**Document passage**
● ● ●

Trump Launches Another Assault On 'Sanctuary Cities' In Budget

Cities and states receiving federal law enforcement grants would be required to work with immigration officials under the proposal.
LOADINGERROR LOADING

WASHINGTON ― The Trump administration wants to change the law so it can more easily force cities and counties to detain immigrants at the federal government’s request, even if local officials believe it would be damaging to public safety efforts, costly and even unconstitutional.

The proposal is buried several hundred pages deep in President Donald Trump’s budget, which was released Tuesday and is chock-full of measures to help increase deportations. The budget plan includes a $144.9 million boost to the Justice Department’s immigration enforcement efforts.

The budget itself is unlikely to become law, but provisions of it might ― and both Trump and Republicans in Congress have given every indication that the conservative principle of leaving local decisions to local officials doesn’t apply to immigration.

Under the proposal, jurisdictions that receive federal law enforcement grants would be required to comply with requests from the Department of Homeland Security to hold undocumented immigrants for up to 48 hours or provide “reasonable notification” before releasing anyone who is subject to a detainer ― a temporary detention request.

If approved, it would be a drastic expansion of the statute the administration is using to define “sanctuary cities,” which Trump attempted to punish with a January executive order aimed at cutting off federal funding for noncompliant localities. A federal judge blocked the order last month, then Attorney General Jeff Sessions released a memo Monday clarifying that it would apply only to jurisdictions that violate 8 USC 1373, a narrow requirement that local governments allow police to share information with Immigration and Customs Enforcement.

That memo was a belated acknowledgment that current law doesn’t allow Trump to go after cities and counties for not agreeing to hold individuals for ICE. But the budget document indicates Trump isn’t giving up.

“What we see in this budget is them basically admitting under current law they can’t actually go after sanctuary jurisdictions like they want to, so what they want to do is change the law,” said Philip Wolgin, who works on immigration policy at the left-leaning Center for American Progress, adding that those changes would be “radical and drastic.”

● ● ●

**Exercise 1**
Please copy out the rows verbatim, from the line with "Rendered at 1654 by 931 pixels." to the line with "title Intro to EAs [83, 0, 1571, 119]", including both of those lines.

● ● ●

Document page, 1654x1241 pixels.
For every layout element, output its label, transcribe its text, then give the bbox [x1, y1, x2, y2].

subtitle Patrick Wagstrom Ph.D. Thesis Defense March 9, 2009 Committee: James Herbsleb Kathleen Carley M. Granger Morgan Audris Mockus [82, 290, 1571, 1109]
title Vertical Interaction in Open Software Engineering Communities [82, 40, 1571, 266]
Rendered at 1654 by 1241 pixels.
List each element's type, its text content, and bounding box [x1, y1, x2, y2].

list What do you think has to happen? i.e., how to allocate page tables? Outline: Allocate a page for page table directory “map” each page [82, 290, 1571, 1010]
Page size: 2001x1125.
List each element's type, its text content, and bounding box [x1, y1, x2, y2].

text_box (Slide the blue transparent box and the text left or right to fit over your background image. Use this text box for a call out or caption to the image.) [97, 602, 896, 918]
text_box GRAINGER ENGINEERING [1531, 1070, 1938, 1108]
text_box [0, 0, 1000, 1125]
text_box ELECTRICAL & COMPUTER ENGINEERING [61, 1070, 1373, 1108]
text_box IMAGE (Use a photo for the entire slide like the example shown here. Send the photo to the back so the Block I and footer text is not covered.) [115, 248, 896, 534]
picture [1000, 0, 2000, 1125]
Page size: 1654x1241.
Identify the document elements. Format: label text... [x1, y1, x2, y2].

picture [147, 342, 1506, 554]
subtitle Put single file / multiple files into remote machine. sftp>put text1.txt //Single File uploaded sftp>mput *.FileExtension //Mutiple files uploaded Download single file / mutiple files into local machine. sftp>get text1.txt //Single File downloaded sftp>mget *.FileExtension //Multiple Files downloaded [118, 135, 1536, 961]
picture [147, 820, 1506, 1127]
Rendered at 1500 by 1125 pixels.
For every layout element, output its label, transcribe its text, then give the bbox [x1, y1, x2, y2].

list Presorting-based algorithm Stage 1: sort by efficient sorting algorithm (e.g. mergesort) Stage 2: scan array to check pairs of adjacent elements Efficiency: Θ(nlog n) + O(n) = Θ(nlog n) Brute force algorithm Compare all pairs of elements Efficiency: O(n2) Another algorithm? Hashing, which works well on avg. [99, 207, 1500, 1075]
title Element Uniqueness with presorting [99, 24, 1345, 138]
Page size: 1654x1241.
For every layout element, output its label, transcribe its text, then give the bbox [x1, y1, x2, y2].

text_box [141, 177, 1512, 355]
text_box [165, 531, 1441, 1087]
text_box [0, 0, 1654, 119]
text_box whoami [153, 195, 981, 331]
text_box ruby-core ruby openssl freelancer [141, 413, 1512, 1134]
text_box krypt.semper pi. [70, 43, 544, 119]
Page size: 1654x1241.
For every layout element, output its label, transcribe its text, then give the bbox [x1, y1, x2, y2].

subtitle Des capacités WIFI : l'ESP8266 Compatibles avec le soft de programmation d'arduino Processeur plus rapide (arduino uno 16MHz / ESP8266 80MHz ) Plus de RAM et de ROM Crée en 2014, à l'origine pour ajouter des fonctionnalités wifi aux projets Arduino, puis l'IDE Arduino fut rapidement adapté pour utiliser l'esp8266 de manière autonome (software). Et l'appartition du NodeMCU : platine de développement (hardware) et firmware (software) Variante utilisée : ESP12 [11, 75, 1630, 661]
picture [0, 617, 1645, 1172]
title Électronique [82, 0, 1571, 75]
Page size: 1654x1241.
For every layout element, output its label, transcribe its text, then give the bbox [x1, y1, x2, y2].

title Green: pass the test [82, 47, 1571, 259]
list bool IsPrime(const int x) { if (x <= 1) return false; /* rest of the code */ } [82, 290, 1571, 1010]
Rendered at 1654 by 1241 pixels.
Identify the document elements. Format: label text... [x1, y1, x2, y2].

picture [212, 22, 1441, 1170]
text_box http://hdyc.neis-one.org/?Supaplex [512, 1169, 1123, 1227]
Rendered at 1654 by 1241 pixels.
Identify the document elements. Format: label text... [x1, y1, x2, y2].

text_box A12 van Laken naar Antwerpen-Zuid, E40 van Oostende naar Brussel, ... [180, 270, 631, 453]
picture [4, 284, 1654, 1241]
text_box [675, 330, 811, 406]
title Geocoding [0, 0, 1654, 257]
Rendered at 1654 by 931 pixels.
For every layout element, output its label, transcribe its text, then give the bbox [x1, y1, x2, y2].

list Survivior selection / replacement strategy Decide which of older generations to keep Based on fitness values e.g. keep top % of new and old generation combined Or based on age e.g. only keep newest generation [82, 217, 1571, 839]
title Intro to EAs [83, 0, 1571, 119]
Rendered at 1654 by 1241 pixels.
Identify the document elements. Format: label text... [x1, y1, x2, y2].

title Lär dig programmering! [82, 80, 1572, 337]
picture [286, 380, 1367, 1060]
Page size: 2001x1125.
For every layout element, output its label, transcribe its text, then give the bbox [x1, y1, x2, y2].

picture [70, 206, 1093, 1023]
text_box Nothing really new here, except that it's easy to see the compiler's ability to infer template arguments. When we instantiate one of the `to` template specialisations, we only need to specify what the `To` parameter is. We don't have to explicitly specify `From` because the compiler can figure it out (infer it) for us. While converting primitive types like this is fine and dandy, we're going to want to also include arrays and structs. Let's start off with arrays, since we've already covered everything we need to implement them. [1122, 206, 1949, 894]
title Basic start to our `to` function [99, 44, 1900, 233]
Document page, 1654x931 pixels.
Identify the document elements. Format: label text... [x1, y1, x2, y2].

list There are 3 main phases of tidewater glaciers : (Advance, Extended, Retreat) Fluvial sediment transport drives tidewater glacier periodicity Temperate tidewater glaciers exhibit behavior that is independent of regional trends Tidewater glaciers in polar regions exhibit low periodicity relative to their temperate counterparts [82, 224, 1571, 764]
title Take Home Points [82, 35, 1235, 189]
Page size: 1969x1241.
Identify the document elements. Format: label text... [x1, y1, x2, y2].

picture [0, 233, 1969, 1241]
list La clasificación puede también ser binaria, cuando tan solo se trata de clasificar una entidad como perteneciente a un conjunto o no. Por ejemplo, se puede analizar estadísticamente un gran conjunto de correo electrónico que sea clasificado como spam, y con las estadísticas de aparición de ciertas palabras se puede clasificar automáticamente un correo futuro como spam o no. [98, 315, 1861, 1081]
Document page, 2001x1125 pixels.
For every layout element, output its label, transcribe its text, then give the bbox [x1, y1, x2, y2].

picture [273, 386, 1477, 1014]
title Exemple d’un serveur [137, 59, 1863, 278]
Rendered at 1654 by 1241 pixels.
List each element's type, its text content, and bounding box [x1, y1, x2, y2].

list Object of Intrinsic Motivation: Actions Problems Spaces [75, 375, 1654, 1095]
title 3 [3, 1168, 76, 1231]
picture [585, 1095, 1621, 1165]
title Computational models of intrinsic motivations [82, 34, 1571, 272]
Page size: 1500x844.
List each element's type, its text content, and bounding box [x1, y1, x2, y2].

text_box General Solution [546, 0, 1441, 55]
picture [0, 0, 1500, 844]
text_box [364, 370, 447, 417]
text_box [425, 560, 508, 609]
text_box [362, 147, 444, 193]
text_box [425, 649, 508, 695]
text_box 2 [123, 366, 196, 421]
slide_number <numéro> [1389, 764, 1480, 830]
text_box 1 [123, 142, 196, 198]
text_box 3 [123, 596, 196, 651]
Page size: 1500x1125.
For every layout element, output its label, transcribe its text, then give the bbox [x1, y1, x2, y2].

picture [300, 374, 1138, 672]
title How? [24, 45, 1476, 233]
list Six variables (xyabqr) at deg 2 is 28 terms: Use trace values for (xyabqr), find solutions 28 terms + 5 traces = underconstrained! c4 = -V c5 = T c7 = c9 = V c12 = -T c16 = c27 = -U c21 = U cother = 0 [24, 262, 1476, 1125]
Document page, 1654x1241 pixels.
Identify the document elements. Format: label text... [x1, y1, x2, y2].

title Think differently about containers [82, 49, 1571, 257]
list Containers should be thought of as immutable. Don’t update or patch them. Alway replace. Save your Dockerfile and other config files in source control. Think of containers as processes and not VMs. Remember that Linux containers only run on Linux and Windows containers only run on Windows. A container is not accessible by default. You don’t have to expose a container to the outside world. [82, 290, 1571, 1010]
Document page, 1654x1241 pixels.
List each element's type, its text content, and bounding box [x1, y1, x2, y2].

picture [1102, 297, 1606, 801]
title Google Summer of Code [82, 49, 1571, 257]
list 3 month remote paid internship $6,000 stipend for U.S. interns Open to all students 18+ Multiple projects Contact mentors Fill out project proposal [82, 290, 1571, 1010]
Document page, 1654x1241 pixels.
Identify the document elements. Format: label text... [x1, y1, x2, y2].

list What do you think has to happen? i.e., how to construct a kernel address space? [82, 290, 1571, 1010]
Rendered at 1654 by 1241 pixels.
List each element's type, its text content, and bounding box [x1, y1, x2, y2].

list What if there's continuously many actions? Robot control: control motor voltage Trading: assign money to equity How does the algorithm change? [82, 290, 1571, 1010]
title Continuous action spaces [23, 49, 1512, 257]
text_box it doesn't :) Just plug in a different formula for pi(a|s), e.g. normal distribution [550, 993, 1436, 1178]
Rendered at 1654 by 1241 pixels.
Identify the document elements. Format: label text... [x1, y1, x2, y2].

● ● ●

**Exercise 2**
In the sanctuary cities budget article, how long could jurisdictions be required to hold undocumented immigrants at the request of the Department of Homeland Security?

**Written reply 1**
Rendered at 1654 by 931 pixels.
For every layout element, output its label, transcribe its text, then give the bbox [x1, y1, x2, y2].

list Survivior selection / replacement strategy Decide which of older generations to keep Based on fitness values e.g. keep top % of new and old generation combined Or based on age e.g. only keep newest generation [82, 217, 1571, 839]
title Intro to EAs [83, 0, 1571, 119]

**Written reply 2**
Up to 48 hours.